Revista Rua

2019-07-26T15:02:52+01:00 Opinião

Afogamentos

Palavras
Paulo Brandão
26 Julho, 2019
Afogamentos

Errol Flynn morreu com 50 anos, tendo sofrido um ataque cardíaco fatal em 1959, numa viagem a Vancouver. Com ele estava Beverly Aadland, de 17 anos, ao que consta, a sua última companheira (desde os 15 anos, embora ele fosse casado). O seu último filme, feito naquele ano, tornou-se de culto e tinha por título Cuban Rebel Girls. A ideia de criar um objeto libertador, longe do grande herói dos anos 1930 e 1940, levou-o até Cuba, perto dos ares primitivos do Sul que o deixassem envelhecer sem mácula. As suas memórias não escondem os seus problemas com o álcool e no filme citado há mesmo quem lhe pergunte:

– Como é que você parece tão jovem nos filmes e tão velho agora?

Liev Tolstói nasceu em 1828, em Iássnaia Poliana, propriedade familiar de sua mãe, de onde nunca terá saído. Teve 13 filhos, o amor da esposa (princesa), e escreveu Anna Karenina e Guerra e Paz, e entre outras obras maiores e menores o seu sucesso era enorme. O intrigante, ou não, é que, de repente, o escritor russo afunda-se numa crise espiritual e confessa que só pensava em morrer. Primeiro quer ver-se livre de toda a propriedade e dos direitos autorais por volta de dez milhões de rublos de ouro. O conflito familiar gera-se e, pasme-se, o conde, de 82 anos de idade, decide fugir às escondidas rumo a sítio nenhum. A evasão de Poliana terminaria dez dias depois, com a morte de Tolstói. Pneumonia.

– Como é que ele, tão velho, parece tão jovem encetando tão misteriosa fuga?

Calouste Gulbenkian, arménio de nascimento, “o homem mais rico do mundo”, em muito devido à famosa “linha vermelha”, por si criada em 1928, criando, assim, um monopólio de exploração de petróleo no que restava do então Império Otomano. Em Portugal, viveu no Hotel Aviz, ocupando cinco suites das 33 existentes. A escolha deveu-se, sobretudo, à segunda guerra mundial e em Lisboa viveu anos decisivos (1951-1955). A nota que mais curiosidade suscita, além de viver grande parte da sua vida em quartos de hotel, é a relação com a mãe. Conta-nos o seu mais recente biógrafo (Jonathan Conlin), que Gulbenkian terá dormido no quarto da mãe até aos 14 anos e que não compareceu ao seu funeral.
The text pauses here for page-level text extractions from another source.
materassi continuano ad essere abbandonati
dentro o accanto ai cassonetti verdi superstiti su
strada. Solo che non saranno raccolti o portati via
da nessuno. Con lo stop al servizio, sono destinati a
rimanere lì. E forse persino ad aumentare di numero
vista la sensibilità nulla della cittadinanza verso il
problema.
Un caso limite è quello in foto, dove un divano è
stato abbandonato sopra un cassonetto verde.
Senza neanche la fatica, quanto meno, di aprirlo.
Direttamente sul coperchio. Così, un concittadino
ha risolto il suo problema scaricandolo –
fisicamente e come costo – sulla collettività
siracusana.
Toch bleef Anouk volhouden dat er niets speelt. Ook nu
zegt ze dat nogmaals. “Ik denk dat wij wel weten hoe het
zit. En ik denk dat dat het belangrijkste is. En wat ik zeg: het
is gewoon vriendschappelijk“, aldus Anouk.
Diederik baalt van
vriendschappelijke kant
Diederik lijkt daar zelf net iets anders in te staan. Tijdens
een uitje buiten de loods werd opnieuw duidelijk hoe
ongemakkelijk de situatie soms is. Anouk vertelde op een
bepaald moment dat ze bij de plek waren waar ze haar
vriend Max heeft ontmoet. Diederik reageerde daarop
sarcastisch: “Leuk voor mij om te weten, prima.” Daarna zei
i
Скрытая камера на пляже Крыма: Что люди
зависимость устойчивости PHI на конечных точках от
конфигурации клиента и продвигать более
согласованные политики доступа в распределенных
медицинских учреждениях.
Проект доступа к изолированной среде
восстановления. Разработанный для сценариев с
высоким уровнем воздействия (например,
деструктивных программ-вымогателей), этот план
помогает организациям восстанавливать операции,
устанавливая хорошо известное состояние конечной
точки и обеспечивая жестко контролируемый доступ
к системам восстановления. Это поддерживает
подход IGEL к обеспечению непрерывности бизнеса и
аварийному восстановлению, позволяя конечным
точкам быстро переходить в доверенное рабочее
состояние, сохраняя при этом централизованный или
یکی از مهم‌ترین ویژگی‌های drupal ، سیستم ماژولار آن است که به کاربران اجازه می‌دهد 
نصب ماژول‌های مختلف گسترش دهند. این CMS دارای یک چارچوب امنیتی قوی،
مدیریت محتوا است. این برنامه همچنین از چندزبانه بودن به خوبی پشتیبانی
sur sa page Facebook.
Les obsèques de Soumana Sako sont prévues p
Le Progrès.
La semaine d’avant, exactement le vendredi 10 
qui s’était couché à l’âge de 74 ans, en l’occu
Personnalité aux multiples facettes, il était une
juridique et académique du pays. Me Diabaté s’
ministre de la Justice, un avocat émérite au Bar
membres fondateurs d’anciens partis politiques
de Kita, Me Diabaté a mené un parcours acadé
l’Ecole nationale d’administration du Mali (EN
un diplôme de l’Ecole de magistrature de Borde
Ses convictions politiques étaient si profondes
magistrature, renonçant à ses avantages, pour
Um mistério, aliás como a data precisa do seu nascimento.

– Como é que um homem tão rico, e digo-o em muitos sentidos, não quis (ou não pôde) despedir-se da mãe?

As biografias podem ter tantos mistérios. Mais até que as autobiografias, que normalmente são mais literárias e, diria, ficcionais (no sentido de romanceadas). Umas mais factuais, outras mais inspiradas pela memória, pelos afogamentos de vida que os autores querem de todo deixar debaixo de água. Mistérios que não devem chegar nunca à superfície.

Por vezes, há escritores tão obcecados com a história futura e os leitores vindouros que chegam a corrigir e a controlar tudo o que assinam. Exemplo bravo disso é Vladimir Nabokov. Pense-se, por exemplo, em Opiniões Fortes, cujas respostas foram revistas e revistas pelo entrevistado, antes da edição em livro. Diz ele a propósito, em 1973: “É tão raro a minha ficção dar-me oportunidade para arejar as minhas opiniões pessoais que é com prazer que de vez em quando são bem-vindas as perguntas que visitantes encantadores, corteses e inteligentes me fazem em torrentes repentinas”. Mas o encanto da coisa é que Opiniões Fortes é seguido de algumas cartas a editores, que são “autojustificativas”, como dizem na sua maneira precisa os advogados, no sentido de aprimorar o que havia gravado.

Não há bela sem senão.

No caso de Nabokov, fascina-me o fascínio que tinha pelas borboletas. A escrita e a caça aos lepidópteros exigem paciência e minúcia. No livro citado, ele diz que nunca julgou ser escritor e sempre sonhou ser curador “obscuro” de borboletas em um grande museu.

– Como é que um homem, autor de obras primas como Lolita, nunca pensou na escrita como uma carreira mas antes como “um passatempo”?